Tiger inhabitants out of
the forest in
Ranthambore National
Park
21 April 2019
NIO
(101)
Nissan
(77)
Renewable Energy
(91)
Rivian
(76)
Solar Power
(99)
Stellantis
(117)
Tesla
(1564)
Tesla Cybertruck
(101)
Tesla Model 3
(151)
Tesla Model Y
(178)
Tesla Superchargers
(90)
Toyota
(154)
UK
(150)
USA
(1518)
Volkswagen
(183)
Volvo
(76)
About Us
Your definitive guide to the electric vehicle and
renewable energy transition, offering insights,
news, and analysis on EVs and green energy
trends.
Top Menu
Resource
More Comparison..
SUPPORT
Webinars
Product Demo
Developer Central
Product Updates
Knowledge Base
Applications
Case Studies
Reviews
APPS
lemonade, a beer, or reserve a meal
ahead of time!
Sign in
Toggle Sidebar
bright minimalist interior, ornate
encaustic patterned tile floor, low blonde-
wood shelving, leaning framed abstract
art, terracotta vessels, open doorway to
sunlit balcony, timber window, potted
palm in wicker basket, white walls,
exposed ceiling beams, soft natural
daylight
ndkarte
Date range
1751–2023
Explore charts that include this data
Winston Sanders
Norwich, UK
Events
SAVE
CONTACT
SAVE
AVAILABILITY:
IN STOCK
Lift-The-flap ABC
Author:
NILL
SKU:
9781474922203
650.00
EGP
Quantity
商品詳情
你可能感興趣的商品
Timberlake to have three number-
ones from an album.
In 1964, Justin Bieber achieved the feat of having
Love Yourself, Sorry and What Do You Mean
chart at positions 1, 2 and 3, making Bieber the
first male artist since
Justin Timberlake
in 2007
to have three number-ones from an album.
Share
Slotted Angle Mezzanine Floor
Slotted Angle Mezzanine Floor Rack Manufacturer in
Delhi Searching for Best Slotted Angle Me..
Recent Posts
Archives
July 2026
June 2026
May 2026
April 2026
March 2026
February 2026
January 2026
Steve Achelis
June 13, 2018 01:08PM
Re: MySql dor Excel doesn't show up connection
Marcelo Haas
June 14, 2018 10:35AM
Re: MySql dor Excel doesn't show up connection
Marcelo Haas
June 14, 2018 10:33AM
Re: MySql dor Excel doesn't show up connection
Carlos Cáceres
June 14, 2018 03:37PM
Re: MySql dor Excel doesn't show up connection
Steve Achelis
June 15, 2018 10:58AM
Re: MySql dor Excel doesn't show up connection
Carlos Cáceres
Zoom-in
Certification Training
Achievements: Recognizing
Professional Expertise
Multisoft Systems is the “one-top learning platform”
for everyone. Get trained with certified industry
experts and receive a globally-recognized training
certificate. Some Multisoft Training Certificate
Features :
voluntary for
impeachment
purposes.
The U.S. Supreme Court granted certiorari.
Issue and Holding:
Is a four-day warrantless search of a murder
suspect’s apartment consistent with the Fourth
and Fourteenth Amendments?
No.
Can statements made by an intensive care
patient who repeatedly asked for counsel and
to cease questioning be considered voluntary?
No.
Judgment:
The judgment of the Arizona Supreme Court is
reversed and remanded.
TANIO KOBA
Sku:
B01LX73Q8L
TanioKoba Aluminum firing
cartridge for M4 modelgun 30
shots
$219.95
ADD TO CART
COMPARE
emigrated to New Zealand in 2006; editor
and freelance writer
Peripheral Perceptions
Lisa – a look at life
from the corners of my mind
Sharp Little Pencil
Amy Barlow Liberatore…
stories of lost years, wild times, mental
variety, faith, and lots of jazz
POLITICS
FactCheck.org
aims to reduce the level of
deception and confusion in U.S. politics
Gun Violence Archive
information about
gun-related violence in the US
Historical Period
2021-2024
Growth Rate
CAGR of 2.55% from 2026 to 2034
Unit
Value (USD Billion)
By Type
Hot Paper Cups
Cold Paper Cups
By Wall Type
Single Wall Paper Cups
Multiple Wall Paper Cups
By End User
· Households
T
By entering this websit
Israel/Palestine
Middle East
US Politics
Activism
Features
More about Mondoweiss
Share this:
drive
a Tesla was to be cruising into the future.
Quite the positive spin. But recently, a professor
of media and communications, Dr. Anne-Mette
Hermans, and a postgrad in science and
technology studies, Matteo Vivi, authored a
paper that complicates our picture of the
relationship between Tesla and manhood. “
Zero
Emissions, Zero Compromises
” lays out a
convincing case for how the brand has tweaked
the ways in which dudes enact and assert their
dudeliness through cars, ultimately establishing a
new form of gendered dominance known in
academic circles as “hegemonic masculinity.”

^^^^

▶ **TASK TO CARRY OUT**
Give back the full listing above, exactly as it reads.

▶ **RESULT FOR THIS EXERCISE**
Tiger inhabitants out of
the forest in
Ranthambore National
Park
21 April 2019
NIO
(101)
Nissan
(77)
Renewable Energy
(91)
Rivian
(76)
Solar Power
(99)
Stellantis
(117)
Tesla
(1564)
Tesla Cybertruck
(101)
Tesla Model 3
(151)
Tesla Model Y
(178)
Tesla Superchargers
(90)
Toyota
(154)
UK
(150)
USA
(1518)
Volkswagen
(183)
Volvo
(76)
About Us
Your definitive guide to the electric vehicle and
renewable energy transition, offering insights,
news, and analysis on EVs and green energy
trends.
Top Menu
Resource
More Comparison..
SUPPORT
Webinars
Product Demo
Developer Central
Product Updates
Knowledge Base
Applications
Case Studies
Reviews
APPS
lemonade, a beer, or reserve a meal
ahead of time!
Sign in
Toggle Sidebar
bright minimalist interior, ornate
encaustic patterned tile floor, low blonde-
wood shelving, leaning framed abstract
art, terracotta vessels, open doorway to
sunlit balcony, timber window, potted
palm in wicker basket, white walls,
exposed ceiling beams, soft natural
daylight
ndkarte
Date range
1751–2023
Explore charts that include this data
Winston Sanders
Norwich, UK
Events
SAVE
CONTACT
SAVE
AVAILABILITY:
IN STOCK
Lift-The-flap ABC
Author:
NILL
SKU:
9781474922203
650.00
EGP
Quantity
商品詳情
你可能感興趣的商品
Timberlake to have three number-
ones from an album.
In 1964, Justin Bieber achieved the feat of having
Love Yourself, Sorry and What Do You Mean
chart at positions 1, 2 and 3, making Bieber the
first male artist since
Justin Timberlake
in 2007
to have three number-ones from an album.
Share
Slotted Angle Mezzanine Floor
Slotted Angle Mezzanine Floor Rack Manufacturer in
Delhi Searching for Best Slotted Angle Me..
Recent Posts
Archives
July 2026
June 2026
May 2026
April 2026
March 2026
February 2026
January 2026
Steve Achelis
June 13, 2018 01:08PM
Re: MySql dor Excel doesn't show up connection
Marcelo Haas
June 14, 2018 10:35AM
Re: MySql dor Excel doesn't show up connection
Marcelo Haas
June 14, 2018 10:33AM
Re: MySql dor Excel doesn't show up connection
Carlos Cáceres
June 14, 2018 03:37PM
Re: MySql dor Excel doesn't show up connection
Steve Achelis
June 15, 2018 10:58AM
Re: MySql dor Excel doesn't show up connection
Carlos Cáceres
Zoom-in
Certification Training
Achievements: Recognizing
Professional Expertise
Multisoft Systems is the “one-top learning platform”
for everyone. Get trained with certified industry
experts and receive a globally-recognized training
certificate. Some Multisoft Training Certificate
Features :
voluntary for
impeachment
purposes.
The U.S. Supreme Court granted certiorari.
Issue and Holding:
Is a four-day warrantless search of a murder
suspect’s apartment consistent with the Fourth
and Fourteenth Amendments?
No.
Can statements made by an intensive care
patient who repeatedly asked for counsel and
to cease questioning be considered voluntary?
No.
Judgment:
The judgment of the Arizona Supreme Court is
reversed and remanded.
TANIO KOBA
Sku:
B01LX73Q8L
TanioKoba Aluminum firing
cartridge for M4 modelgun 30
shots
$219.95
ADD TO CART
COMPARE
emigrated to New Zealand in 2006; editor
and freelance writer
Peripheral Perceptions
Lisa – a look at life
from the corners of my mind
Sharp Little Pencil
Amy Barlow Liberatore…
stories of lost years, wild times, mental
variety, faith, and lots of jazz
POLITICS
FactCheck.org
aims to reduce the level of
deception and confusion in U.S. politics
Gun Violence Archive
information about
gun-related violence in the US
Historical Period
2021-2024
Growth Rate
CAGR of 2.55% from 2026 to 2034
Unit
Value (USD Billion)
By Type
Hot Paper Cups
Cold Paper Cups
By Wall Type
Single Wall Paper Cups
Multiple Wall Paper Cups
By End User
· Households
T
By entering this websit
Israel/Palestine
Middle East
US Politics
Activism
Features
More about Mondoweiss
Share this:
drive
a Tesla was to be cruising into the future.
Quite the positive spin. But recently, a professor
of media and communications, Dr. Anne-Mette
Hermans, and a postgrad in science and
technology studies, Matteo Vivi, authored a
paper that complicates our picture of the
relationship between Tesla and manhood. “
Zero
Emissions, Zero Compromises
” lays out a
convincing case for how the brand has tweaked
the ways in which dudes enact and assert their
dudeliness through cars, ultimately establishing a
new form of gendered dominance known in
academic circles as “hegemonic masculinity.”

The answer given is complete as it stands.